EXERCISE AIM – Copy every line below where the string "time" is found.

SOURCE RECORDS –
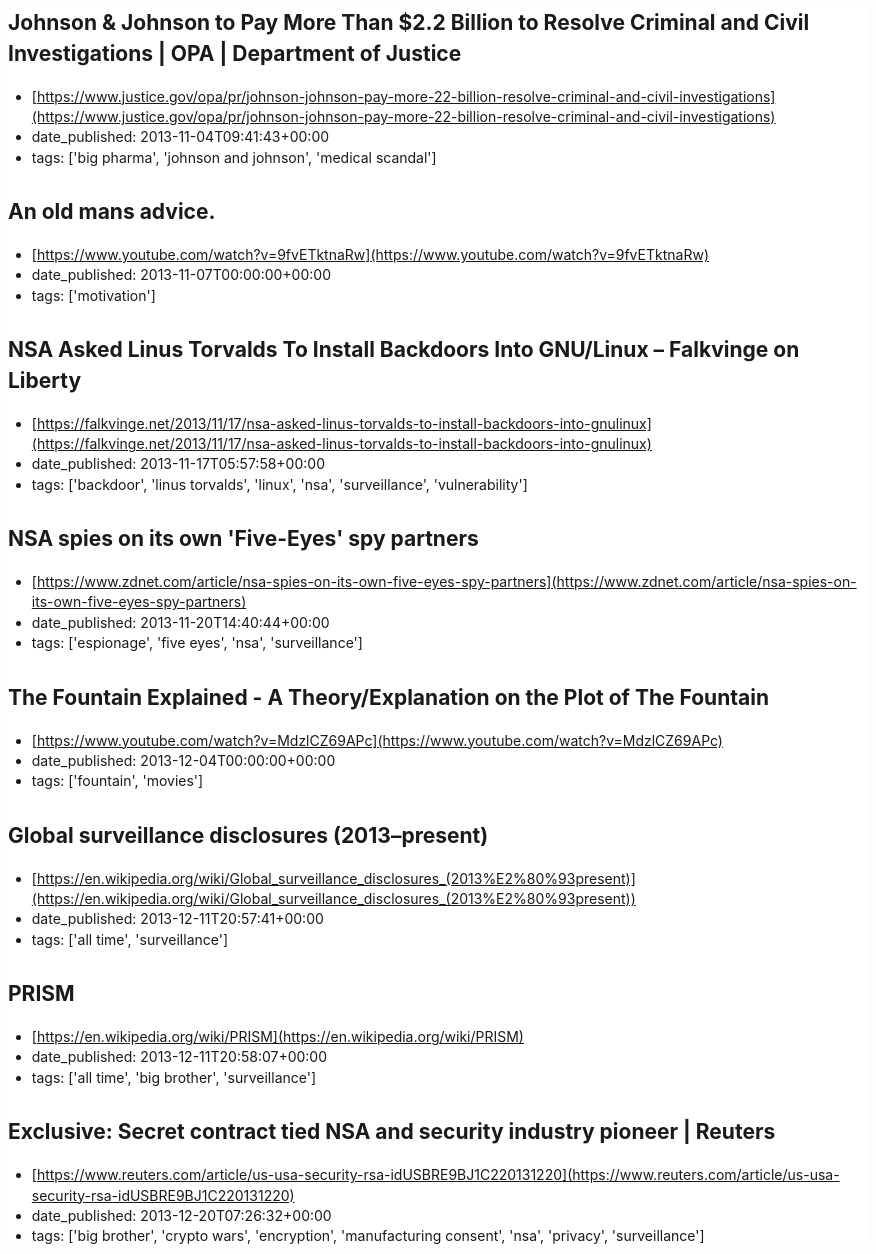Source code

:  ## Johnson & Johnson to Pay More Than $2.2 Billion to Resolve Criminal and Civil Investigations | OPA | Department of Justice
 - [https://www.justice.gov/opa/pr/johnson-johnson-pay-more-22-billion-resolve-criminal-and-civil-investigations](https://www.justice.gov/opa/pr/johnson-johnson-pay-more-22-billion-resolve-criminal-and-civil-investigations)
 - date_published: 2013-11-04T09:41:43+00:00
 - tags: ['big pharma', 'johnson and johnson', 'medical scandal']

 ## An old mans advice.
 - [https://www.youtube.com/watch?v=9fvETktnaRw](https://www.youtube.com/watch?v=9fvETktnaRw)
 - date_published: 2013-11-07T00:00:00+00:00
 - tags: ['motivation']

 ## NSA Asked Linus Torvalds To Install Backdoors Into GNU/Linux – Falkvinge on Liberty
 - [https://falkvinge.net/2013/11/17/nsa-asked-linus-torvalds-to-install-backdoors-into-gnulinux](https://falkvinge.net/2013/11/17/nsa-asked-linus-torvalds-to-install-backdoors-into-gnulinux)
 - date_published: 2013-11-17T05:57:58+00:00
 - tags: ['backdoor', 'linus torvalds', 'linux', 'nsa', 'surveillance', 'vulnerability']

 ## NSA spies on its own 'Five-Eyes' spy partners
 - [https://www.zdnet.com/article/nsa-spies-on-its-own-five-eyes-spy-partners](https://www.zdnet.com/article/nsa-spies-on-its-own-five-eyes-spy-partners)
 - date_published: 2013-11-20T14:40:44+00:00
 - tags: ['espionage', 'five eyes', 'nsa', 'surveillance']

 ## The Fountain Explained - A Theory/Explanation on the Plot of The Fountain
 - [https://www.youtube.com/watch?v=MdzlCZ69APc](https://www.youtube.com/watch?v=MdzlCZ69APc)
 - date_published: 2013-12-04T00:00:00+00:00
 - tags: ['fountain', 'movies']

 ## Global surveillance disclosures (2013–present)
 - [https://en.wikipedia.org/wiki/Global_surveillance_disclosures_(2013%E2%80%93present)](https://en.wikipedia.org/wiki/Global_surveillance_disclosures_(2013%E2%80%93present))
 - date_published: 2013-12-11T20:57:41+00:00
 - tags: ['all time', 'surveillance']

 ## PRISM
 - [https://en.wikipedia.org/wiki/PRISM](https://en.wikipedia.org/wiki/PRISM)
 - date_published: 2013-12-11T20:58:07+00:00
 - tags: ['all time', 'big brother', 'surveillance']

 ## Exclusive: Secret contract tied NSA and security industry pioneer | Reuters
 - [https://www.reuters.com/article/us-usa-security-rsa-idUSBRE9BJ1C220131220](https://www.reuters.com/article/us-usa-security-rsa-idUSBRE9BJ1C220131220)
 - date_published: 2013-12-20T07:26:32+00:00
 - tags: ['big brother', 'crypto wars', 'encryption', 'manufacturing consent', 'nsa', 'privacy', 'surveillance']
...
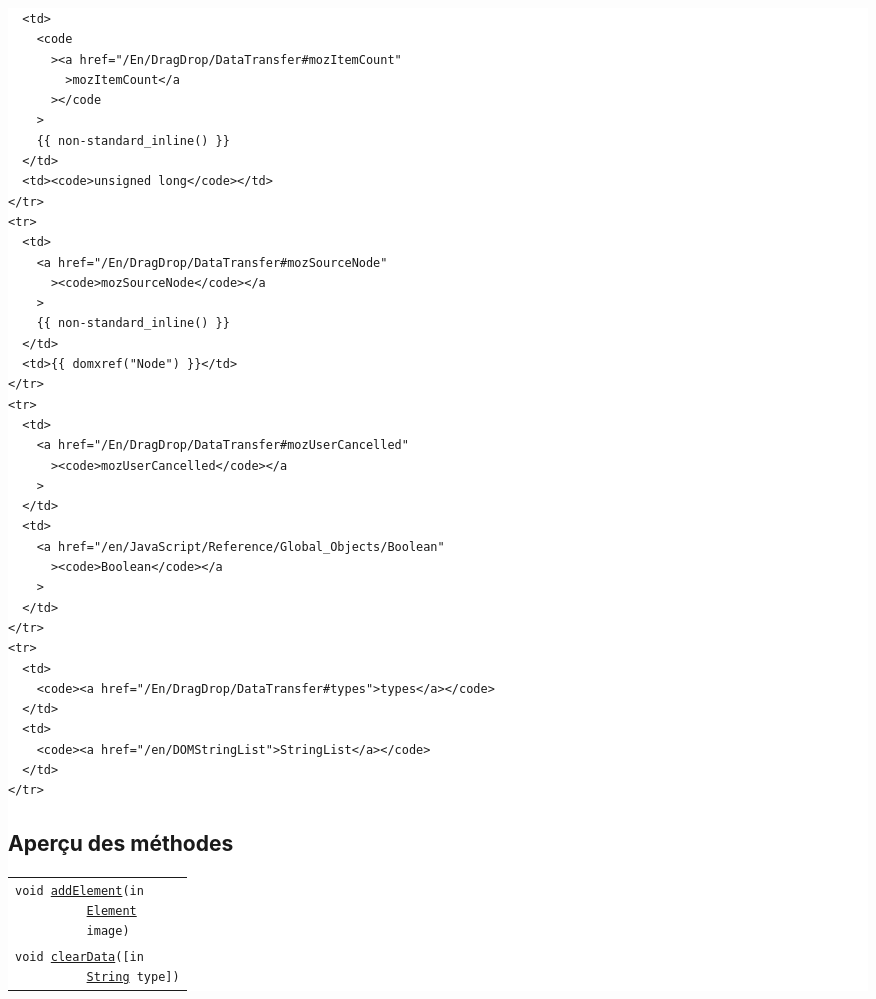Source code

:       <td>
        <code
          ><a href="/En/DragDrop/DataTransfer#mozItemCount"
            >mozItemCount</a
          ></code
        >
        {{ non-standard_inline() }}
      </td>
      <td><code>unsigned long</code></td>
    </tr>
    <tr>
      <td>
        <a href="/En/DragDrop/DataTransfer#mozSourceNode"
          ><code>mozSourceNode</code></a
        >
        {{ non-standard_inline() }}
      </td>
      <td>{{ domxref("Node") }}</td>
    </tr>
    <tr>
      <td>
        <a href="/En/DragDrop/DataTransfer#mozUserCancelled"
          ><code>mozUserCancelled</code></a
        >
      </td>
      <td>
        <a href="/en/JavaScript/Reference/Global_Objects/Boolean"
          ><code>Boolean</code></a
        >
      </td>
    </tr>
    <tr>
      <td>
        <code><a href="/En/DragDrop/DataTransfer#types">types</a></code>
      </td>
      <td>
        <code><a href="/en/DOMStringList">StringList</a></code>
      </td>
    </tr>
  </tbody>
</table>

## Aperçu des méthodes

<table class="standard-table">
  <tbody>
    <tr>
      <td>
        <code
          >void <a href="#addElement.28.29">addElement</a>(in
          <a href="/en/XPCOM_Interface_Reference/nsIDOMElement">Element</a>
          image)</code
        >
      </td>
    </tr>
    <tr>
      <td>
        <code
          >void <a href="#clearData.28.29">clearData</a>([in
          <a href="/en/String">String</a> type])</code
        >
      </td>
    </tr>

OUTPUT FOR THIS EXERCISE –
 - tags: ['all time', 'surveillance']
 - tags: ['all time', 'big brother', 'surveillance']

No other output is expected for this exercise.